03 -- Obrolan Penuh Arti

19.4K 2.3K 194
                                    

Besok sudah senin lagi. Jangan lupa kumpulin semangat ya.

Komen yang banyak nan serunya ditunggu. 😘😘😘

- - - - -

[Tepat saat makan siang, di kafe natura.]

Pesan singkat itu yang pada akhirnya berhasil mengirimku duduk di salah satu sudut kafe ini. Aku menyandang dagu, pandanganku berkeliling setengah tak berselera. Lebih dari dua puluh meja yang tersedia di ruangan ini telah berpenghuni. Semua berpasangan atau malah bergerombol, tentu saja selain aku dan bayanganku yang memilih kursi di sudut terjauh.

Pemandangan di depan sana terbanding terbalik denganku. Jika bibirku membentuk segaris masam dan setengah aura pemalas, maka mereka semua malah tampak dilingkupi dengan semangat yang menggila. Senyum lebar dan tawa renyah mereka sedikit membuatku jatuh iri. Seolah tak ada perih dan sakit yang pernah mereka tanggung. Seolah hidup mereka, begitu ringan dan mudah untuk dijalani. Aku saja lupa, kapan aku bisa tertawa selepas itu.

Penyakit hati ini yang selalu berhasil menyumbat laju napasku. Kudesahkan udara dari kantong paru, lalu pergi mengingatkan diri sendiri bahwa aku tak perlu jadi seperti mereka. Telah kudapatkan cara yang paling ampuh untuk melalui hari demi hari. Lagi pula, sendiri begini juga tak terlalu menyedihkan. Alih-alih selalu membuatku nyaman.

"Salwa, maaf sedikit terlambat."

Kuturunkan tangan yang sedari tadi menopang dagu. Tubuhku yang semula melengkung malas, kembali kutegakkan dengan tegap. Pria yang membuatku menunggu di sini hampir dari sepuluh menit itu datang dengan dada naik turun. Selain napasnya yang putus-putus, ada pula butir-butir keringat yang membasahi area dahi dan lehernya.

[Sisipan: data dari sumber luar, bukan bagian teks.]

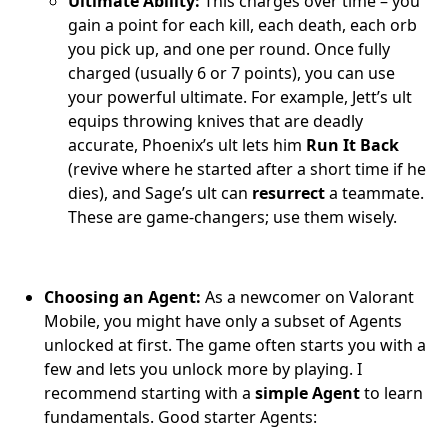
Ultimate Ability:
This charges over time – you
gain a point for each kill, each death, each orb
you pick up, and one per round. Once fully
charged (usually 6 or 7 points), you can use
your powerful ultimate. For example, Jett’s ult
equips throwing knives that are deadly
accurate, Phoenix’s ult lets him
Run It Back
(revive where he started after a short time if he
dies), and Sage’s ult can
resurrect
a teammate.
These are game-changers; use them wisely.
Choosing an Agent:
As a newcomer on Valorant
Mobile, you might have only a subset of Agents
unlocked at first. The game often starts you with a
few and lets you unlock more by playing. I
recommend starting with a
simple Agent
to learn
fundamentals. Good starter Agents: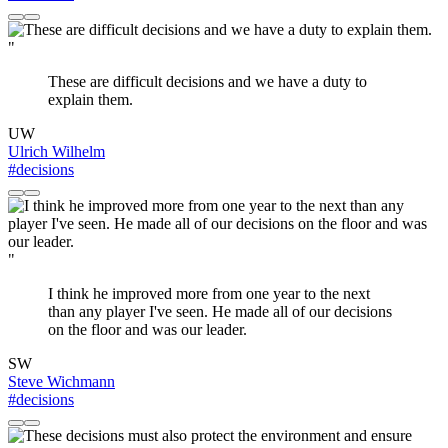
"
These are difficult decisions and we have a duty to
explain them.
UW
Ulrich Wilhelm
#decisions
"
I think he improved more from one year to the next
than any player I've seen. He made all of our decisions
on the floor and was our leader.
SW
Steve Wichmann
#decisions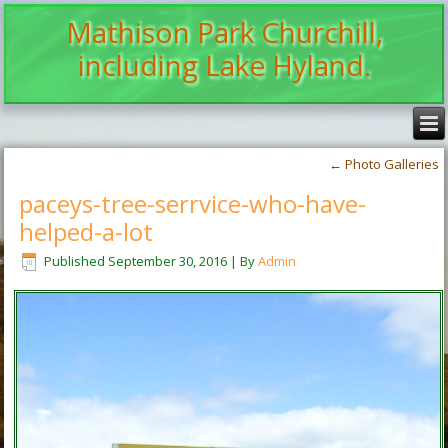
Mathison Park Churchill,
including Lake Hyland.
←
Photo Galleries
paceys-tree-serrvice-who-have-
helped-a-lot
Published
September 30, 2016
|
By
Admin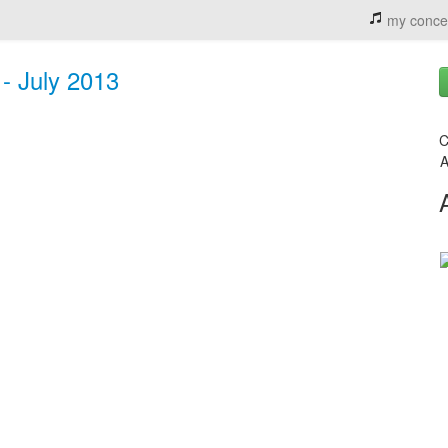
my conce
 - July 2013
C
A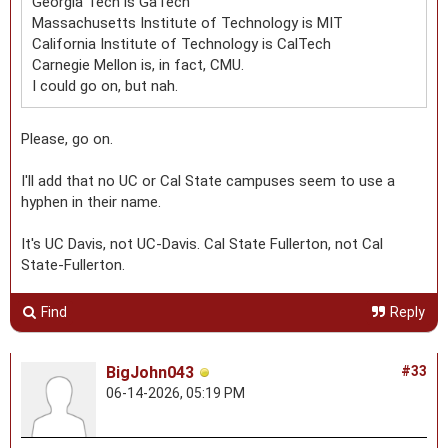
Georgia Tech is GaTech
Massachusetts Institute of Technology is MIT
California Institute of Technology is CalTech
Carnegie Mellon is, in fact, CMU.
I could go on, but nah.
Please, go on.
I'll add that no UC or Cal State campuses seem to use a
hyphen in their name.
It's UC Davis, not UC-Davis. Cal State Fullerton, not Cal
State-Fullerton.
Find
Reply
BigJohn043
#33
06-14-2026, 05:19 PM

"Ban mobilku tiba-tiba pecah. Aku lari lumayan jauh, supaya nggak bikin kamu nunggu lebih lama dari ini."

Jangan kira aku akan terkesan. Jika dia seolah sedang menjelaskan perjuangannya, maka aku hanya merasa dia sedang tidak dalam mode pintar-mendekati bodoh. Ojek atau taksi bertebaran di jalanan, lantas mengapa dia memilih berlari di bawah matahari yang sedang terik-teriknya?

"Tanpa dandan pun, kamu masih bisa secantik ini, ya?"

Aku menahan dengusan mendengar pujian itu. "Jadi, adikmu mana?" tanyaku mengingatkan ia pada maksud pertemuan kami siang ini. Sungguh, aku mungkin adalah salah satu gadis yang benci akan basa-basi. Pakaiannya yang basah, sama sekali tak mengurangi sifat tengilnya di mataku.

"Ah, dia ... tiba-tiba ada urusan mendadak. Jadi-"

"Ya udah. Kita atur lain waktu saja." Serobotku, lalu mengangkat tubuh untuk berdiri.

"Tunggu-tunggu," Aldi memiliki gerak refleks yang cukup cepat. Aku baru berhasil menyampirkan tas ke pundak, tapi dia malah sudah berdiri siap menghadang jalanku. "Adikku nurut sama semua keputusanku kok. Jadi kita bisa bikin deal-deal apalah itu tanpa dia. Gimana?"

"Aldi-"

"Wah, ini pertama kalinya kamu nyebutin namaku. Ulangi coba-"

"Aku pulang."

Kuduga, pria ini begitu menyukai drama. Dia pandai sekali bertingkah dengan dua tangan, kaki, hingga mimik mukanya untuk berhasil menyulapku jadi badut-badut yang boleh ditonton banyak mata. Sekarang saja, ada beberapa yang menaruh senyum mencurigakan. Sebagian tatapan malah kuartikan sebagai hujatan. Seolah aku sudah sangat keterlaluan karena berani membuat pria tampan dengan kemeja licin memohon-mohon untuk gadis tak cantik semacamku.

Wajahku bersaing merah dengan tomat. Sementara pria menyebalkan yang sukses membuatku malu setengah mati itu malah tercengir dengan lebar. Kuembuskan napas dengan kasar. Kembali aku duduk, sebelum tanganku yang menari lebih dulu menerjang rahang-rahang tegasnya. Sungguh, aku hanya terbiasa ditatap penuh kekaguman. Ditatap seolah aku gadis tak tahu diri, baru sekali ini kurasakan.